The duo does everything together, from watching American Idol and Dancing With The Stars on TV to playing six rounds of Bingo a night and making trips to the movies – Happy Feet 2 in 3D was a recent favorite, the Sarasota Herald-Tribune reported.
Shielzeth is there to remind Garcia where her pudgy 14-year-old dog Frankie is, what day it is, if she ate.
To keep her daughter’s mind active, Schielzeth constantly talks to her octogenarian daughter, telling her about current events.
Carol Festari, one of two live-in caregivers for the mother and daughter, said watching the two women interact has been an incredible gift.
‘My mom passed away when I was 17 so I think this is amazing. It’s an honor. It really is,’ she said.
Albert Garcia said despite her dementia, his mother is usually cheerful and upbeat, but the disease rears its ugly head when the 87-year-old begins repeating questions over and over again, which can be challenging.
But not for her mother.
Shielzeth, however, insists that the care-taking goes both ways.
Every morning when Garcia wakes up in their home filled with delicate hand-painted China and other works of art created decades earlier by the 87-year-old woman, the first thing she does is ask for her mother.

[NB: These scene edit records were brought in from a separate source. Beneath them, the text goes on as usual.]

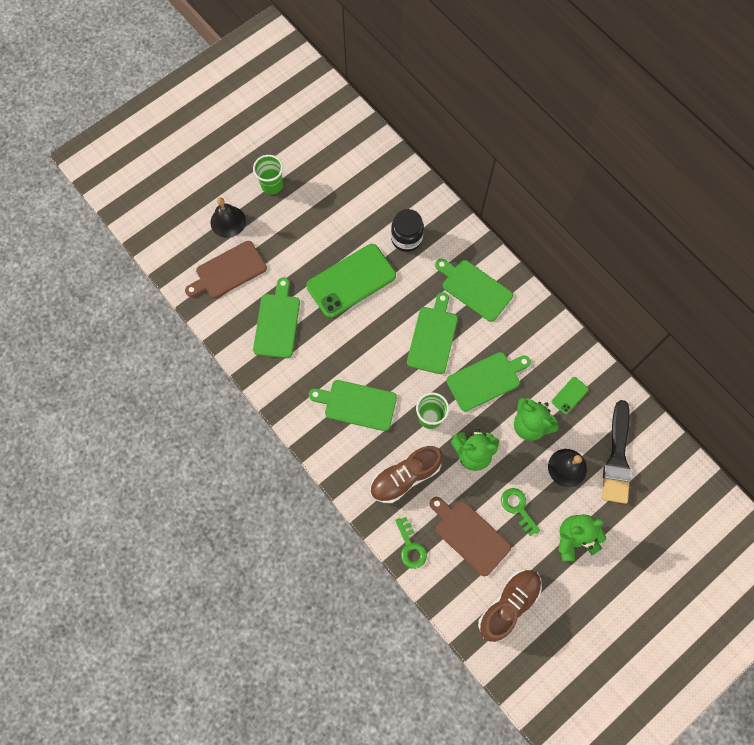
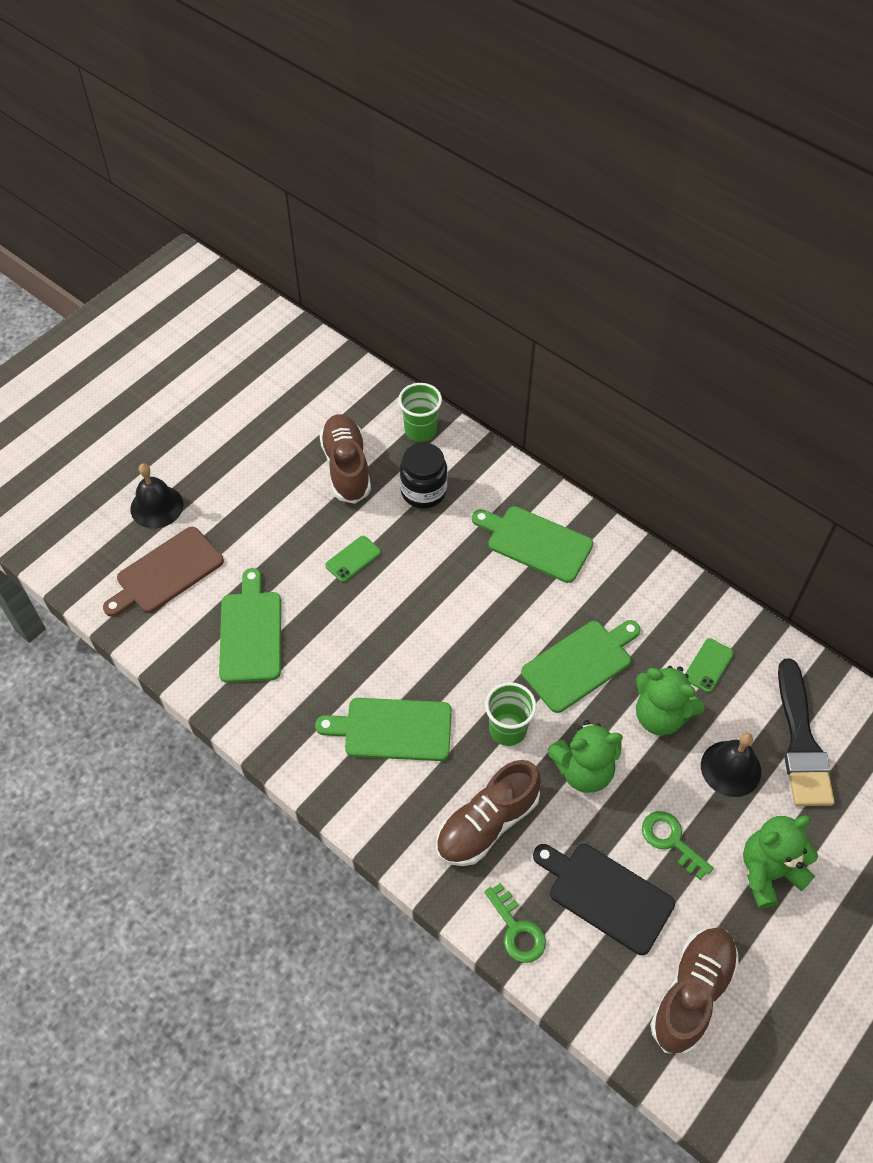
camera: 10 degrees left, 15 degrees down
(272, 185) = (215, 450): green cup -> green cup (420, 430)
(351, 281) = (353, 559): green phone -> green phone, size x0.42
(358, 212) = (346, 467): none -> brown shoe
(433, 337) = (489, 616): green cutting board -> none
(469, 535) = (606, 895): brown cutting board -> black cutting board

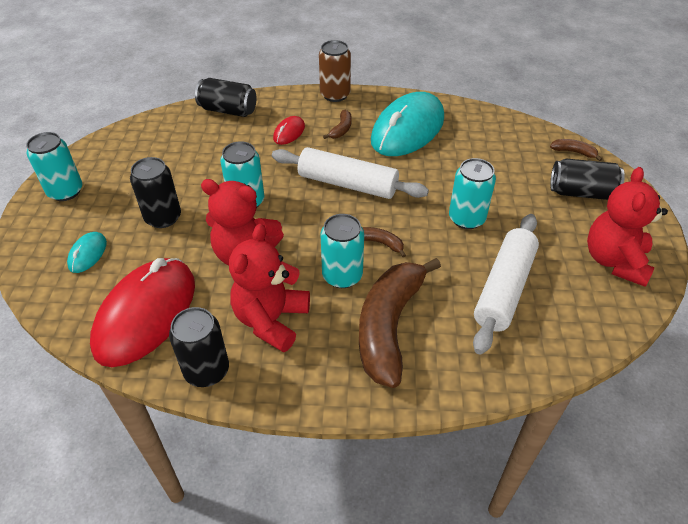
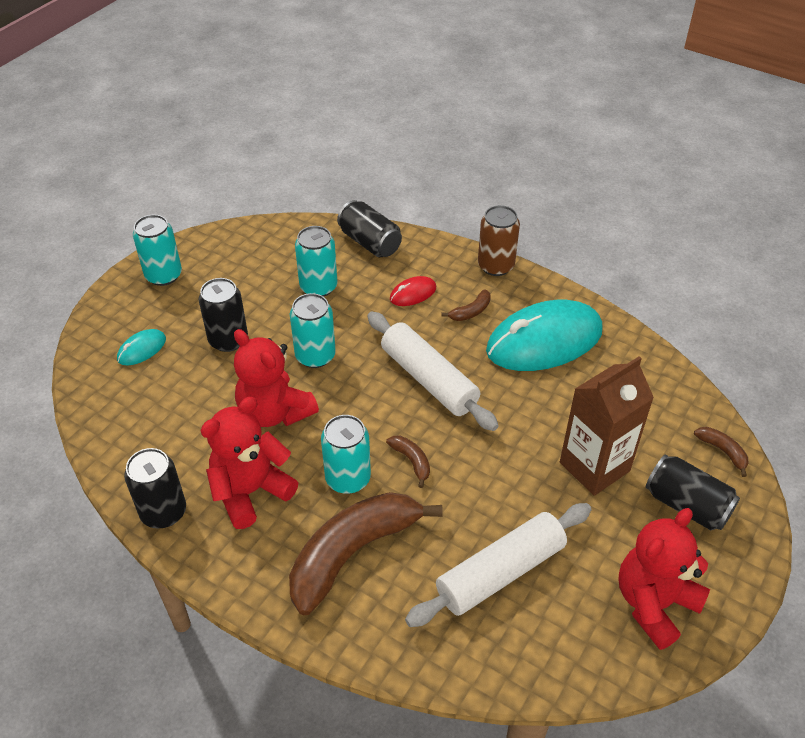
camera: 30 degrees right, 0 degrees up
(146, 314) = (150, 432): red mouse -> none
(466, 218) = (525, 476): turquoise can -> turquoise can (318, 287)
(506, 194) = (594, 467): none -> brown carton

The two women then sit down to a leisurely breakfast and chat. After lunch, Schielzeth retreats to her bedroom to pray, but she can’t stay long because Garcia always asks after her.
Rosario has been taking care of other people since youth. When she was a girl, living in Costa Rica, it was her siblings. She was born in 1908, one of ten children, so the older ones were expected to help out. Then it was her two daughters, and then her grandchildren, Albert and James Garcia.
When Albert Garcia was a baby, his musician father, whom he describes affectionately as ‘a Puerto Rican Clark Gable with a pencil mustache,’ ran off with a flight attendant
His grandmother, living across the street, quit her job as a seamstress and spent her days cleaning and cooking for both households so that her daughter could go to work.
However, between her duties as a wife and mother, Schielzeth still found time during her long and fulfilling life to see much of the world, jetting off with her girlfriends to Thailand, Venice, Rome and Switzerland.
Last Wednesday, Schielzeth celebrated her 104th birthday. The colorful balloons left after the party have not been taken down yet, prompting her daughter to repeatedly inquire, ‘Whose birthday is it?’
‘My grandma doesn’t want to die. She doesn’t want to see my mom left alone,’ Albert Garcia said. ‘I believe that’s why my grandma’s been sticking around all these years. She thinks her daughter really needs her.’